INPUT FOR THIS TASK:
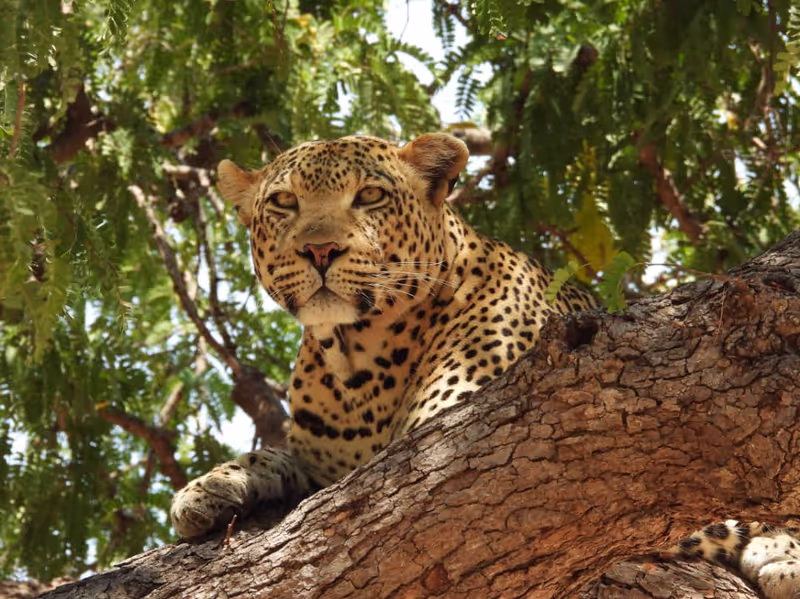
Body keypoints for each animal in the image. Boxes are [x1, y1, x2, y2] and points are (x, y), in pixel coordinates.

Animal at [169, 132, 798, 599]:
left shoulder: (446, 444)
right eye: (283, 203)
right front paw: (210, 486)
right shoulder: (329, 463)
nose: (319, 250)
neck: (358, 359)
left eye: (369, 196)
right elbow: (279, 460)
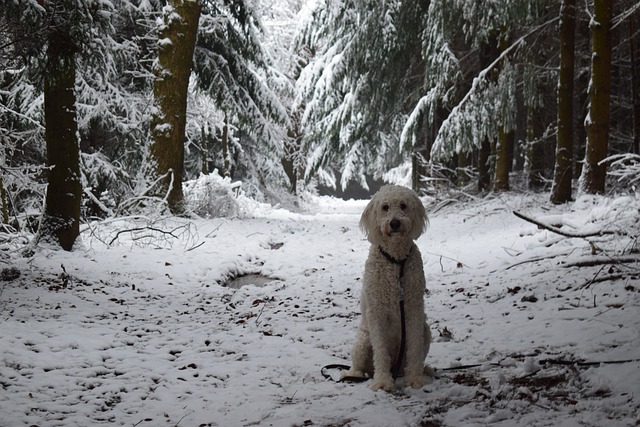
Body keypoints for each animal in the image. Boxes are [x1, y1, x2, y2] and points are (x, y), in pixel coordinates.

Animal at [342, 186, 432, 392]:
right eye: (385, 207)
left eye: (403, 205)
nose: (395, 223)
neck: (396, 262)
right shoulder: (377, 312)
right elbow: (381, 351)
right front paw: (383, 382)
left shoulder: (413, 308)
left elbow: (415, 347)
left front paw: (416, 378)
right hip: (363, 342)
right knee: (358, 366)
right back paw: (354, 374)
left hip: (426, 331)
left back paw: (424, 370)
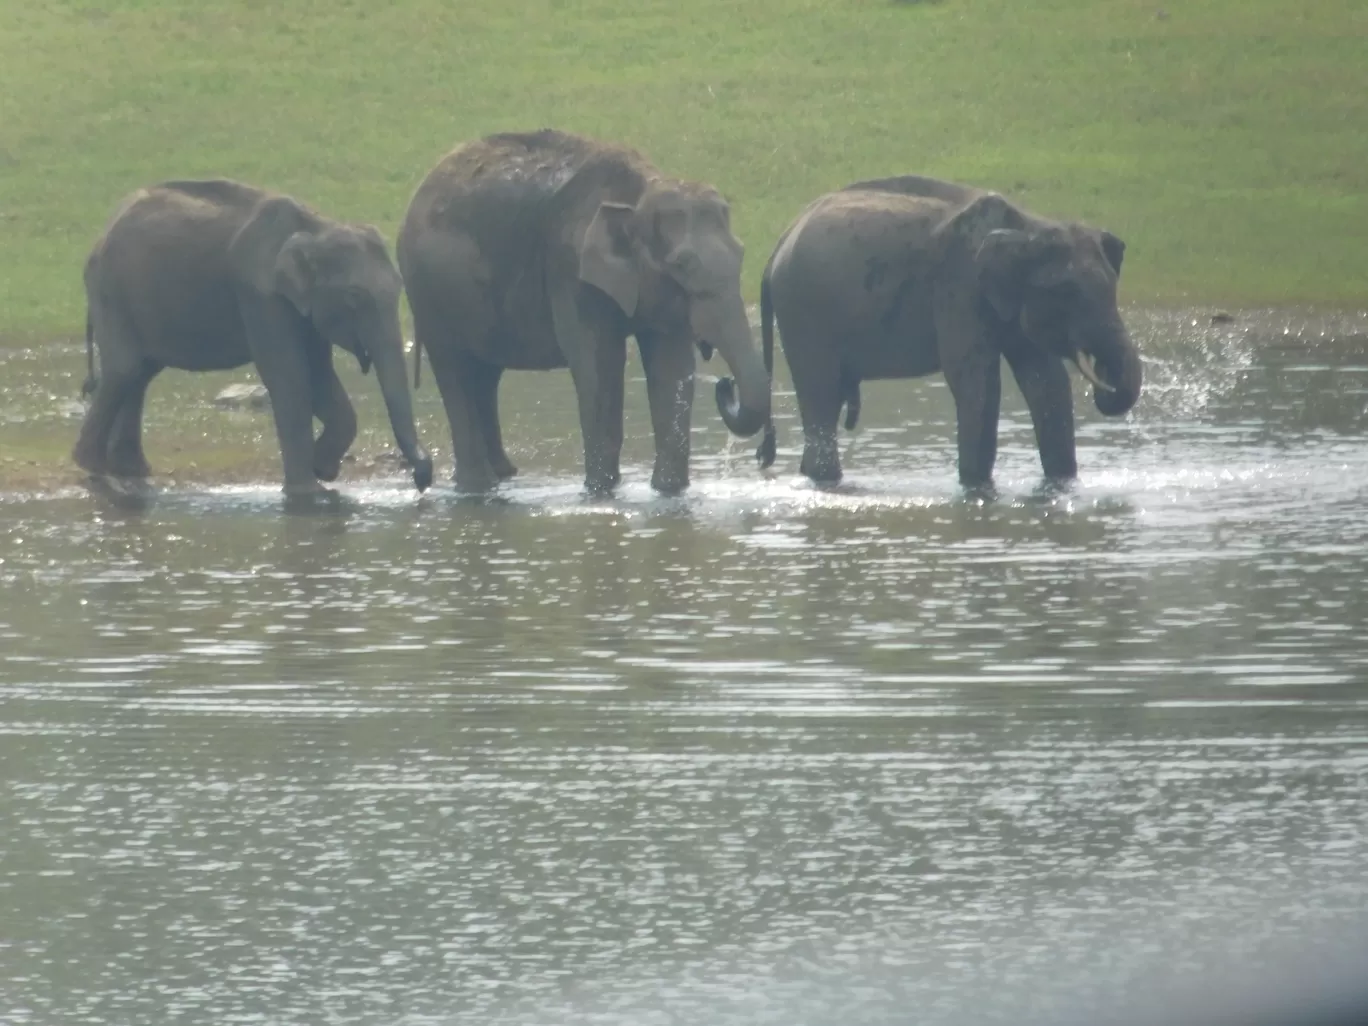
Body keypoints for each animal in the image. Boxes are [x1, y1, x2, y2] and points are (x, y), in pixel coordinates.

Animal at [72, 179, 432, 497]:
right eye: (354, 297)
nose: (422, 479)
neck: (316, 227)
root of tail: (102, 233)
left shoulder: (303, 305)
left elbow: (319, 376)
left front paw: (323, 470)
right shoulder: (260, 294)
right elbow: (290, 375)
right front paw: (307, 493)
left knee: (141, 373)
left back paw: (131, 471)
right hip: (110, 290)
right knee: (126, 368)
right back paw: (92, 466)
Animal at [399, 128, 777, 497]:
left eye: (742, 254)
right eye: (682, 265)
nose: (725, 384)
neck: (639, 193)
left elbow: (671, 367)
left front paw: (669, 493)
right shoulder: (571, 271)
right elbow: (599, 366)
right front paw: (599, 494)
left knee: (485, 374)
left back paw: (503, 477)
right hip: (428, 292)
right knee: (456, 371)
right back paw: (477, 489)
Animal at [749, 177, 1143, 489]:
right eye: (1067, 293)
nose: (1103, 378)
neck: (1028, 227)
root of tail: (775, 250)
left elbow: (1046, 382)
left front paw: (1061, 486)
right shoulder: (959, 285)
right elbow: (977, 380)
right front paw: (976, 489)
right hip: (803, 312)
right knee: (822, 392)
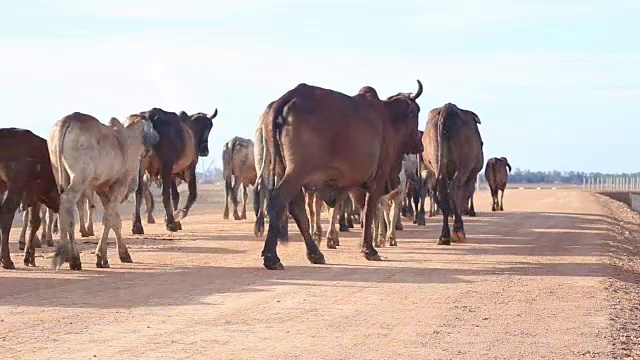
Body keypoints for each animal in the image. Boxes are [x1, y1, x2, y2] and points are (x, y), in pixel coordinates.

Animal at [0, 128, 60, 268]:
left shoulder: (34, 196)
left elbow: (34, 222)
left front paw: (29, 256)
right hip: (15, 186)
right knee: (6, 213)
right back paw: (7, 260)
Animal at [49, 112, 159, 270]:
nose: (157, 138)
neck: (127, 143)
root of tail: (67, 120)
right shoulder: (120, 187)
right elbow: (108, 219)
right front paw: (101, 257)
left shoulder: (102, 190)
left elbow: (115, 220)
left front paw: (123, 255)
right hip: (81, 177)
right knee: (67, 202)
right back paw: (65, 255)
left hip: (59, 174)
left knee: (65, 209)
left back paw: (72, 258)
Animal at [255, 79, 424, 270]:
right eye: (415, 113)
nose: (420, 144)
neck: (388, 118)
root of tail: (288, 96)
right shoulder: (377, 178)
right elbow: (369, 211)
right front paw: (370, 249)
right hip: (297, 171)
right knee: (279, 199)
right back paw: (272, 257)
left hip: (284, 169)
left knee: (296, 207)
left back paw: (314, 253)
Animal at [422, 102, 482, 246]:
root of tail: (447, 109)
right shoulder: (471, 176)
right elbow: (463, 197)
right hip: (463, 166)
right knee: (453, 189)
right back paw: (458, 231)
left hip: (436, 161)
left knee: (443, 191)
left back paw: (444, 236)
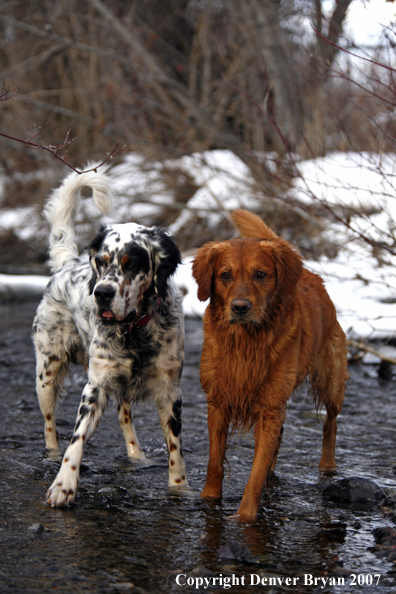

EXERCISE AIM: Keep the pictures out and write out the records exactly.

RESPONSE BELOW:
Body keypoints for each animal in the image. Boxes are [x1, y1, x2, y2] and points are (x, y), in pixel coordinates.

Animal at [169, 132, 798, 599]:
left shoulder: (446, 444)
right eye: (283, 203)
right front paw: (210, 486)
right shoulder: (329, 463)
nose: (319, 250)
neck: (358, 359)
left eye: (369, 196)
right elbow: (279, 460)
Body keypoints for each animal in the image. Boxes are [x1, y1, x2, y2] and points are (x, y), in pixel coordinates.

Animal at [342, 186, 432, 392]:
right eye: (385, 207)
left eye: (403, 205)
nose: (395, 223)
neck: (396, 262)
right shoulder: (377, 312)
right elbow: (381, 351)
right front paw: (383, 382)
left shoulder: (413, 308)
left elbow: (415, 347)
left front paw: (416, 378)
right hip: (363, 342)
right knee: (358, 366)
right back paw: (354, 374)
left hip: (426, 331)
left back paw: (424, 370)
Body keypoints for each animal in the image. Boxes are [x1, y1, x2, y2] and points are (x, y), in pixel coordinates.

Animal at [72, 179, 432, 497]:
right eye: (354, 297)
nose: (422, 479)
neck: (316, 227)
root of tail: (102, 233)
left shoulder: (303, 305)
left elbow: (319, 376)
left front paw: (323, 470)
right shoulder: (260, 294)
right elbow: (290, 375)
right front paw: (307, 493)
left knee: (141, 373)
left back paw: (131, 471)
right hip: (110, 290)
right knee: (126, 368)
right back paw: (92, 466)
Animal at [399, 128, 777, 497]:
left eye: (742, 254)
right eye: (682, 265)
nose: (725, 384)
neck: (639, 193)
left elbow: (671, 367)
left front paw: (669, 493)
right shoulder: (571, 271)
right elbow: (599, 366)
right front paw: (599, 494)
left knee: (485, 374)
left back paw: (503, 477)
right hip: (428, 292)
right knee: (456, 371)
right back paw: (477, 489)
Animal at [749, 177, 1143, 489]:
right eye: (1067, 293)
nose: (1103, 378)
neck: (1028, 227)
root of tail: (775, 250)
left elbow: (1046, 382)
left front paw: (1061, 486)
right shoulder: (959, 285)
right elbow: (977, 380)
right front paw: (976, 489)
right hip: (803, 312)
right knee: (822, 392)
Body keypoints for each animal in the image. Boxes are [x1, y1, x2, y2] and points are (x, y), in pixel coordinates.

Animal at [0, 128, 60, 268]:
left shoulder: (34, 196)
left elbow: (34, 222)
left front paw: (29, 256)
right hip: (15, 186)
right knee: (6, 213)
right back paw: (7, 260)
Animal at [49, 112, 159, 270]:
nose: (157, 138)
neck: (127, 143)
root of tail: (67, 120)
right shoulder: (120, 187)
right elbow: (108, 219)
right front paw: (101, 257)
left shoulder: (102, 190)
left elbow: (115, 220)
left front paw: (123, 255)
right hip: (81, 177)
right knee: (67, 202)
right back paw: (65, 255)
left hip: (59, 174)
left knee: (65, 209)
left back paw: (72, 258)
Animal at [255, 79, 424, 270]:
right eye: (415, 113)
nose: (420, 144)
neck: (388, 118)
root of tail: (288, 96)
right shoulder: (377, 178)
right elbow: (369, 211)
right front paw: (370, 249)
right hip: (297, 171)
right knee: (279, 199)
right back paw: (272, 257)
left hip: (284, 169)
left knee: (296, 207)
left back paw: (314, 253)
Animal at [422, 102, 482, 246]:
root of tail: (447, 109)
right shoulder: (471, 176)
right elbow: (463, 197)
right hip: (463, 166)
right knee: (453, 189)
right back paw: (458, 231)
left hip: (436, 161)
left knee: (443, 191)
left back paw: (444, 236)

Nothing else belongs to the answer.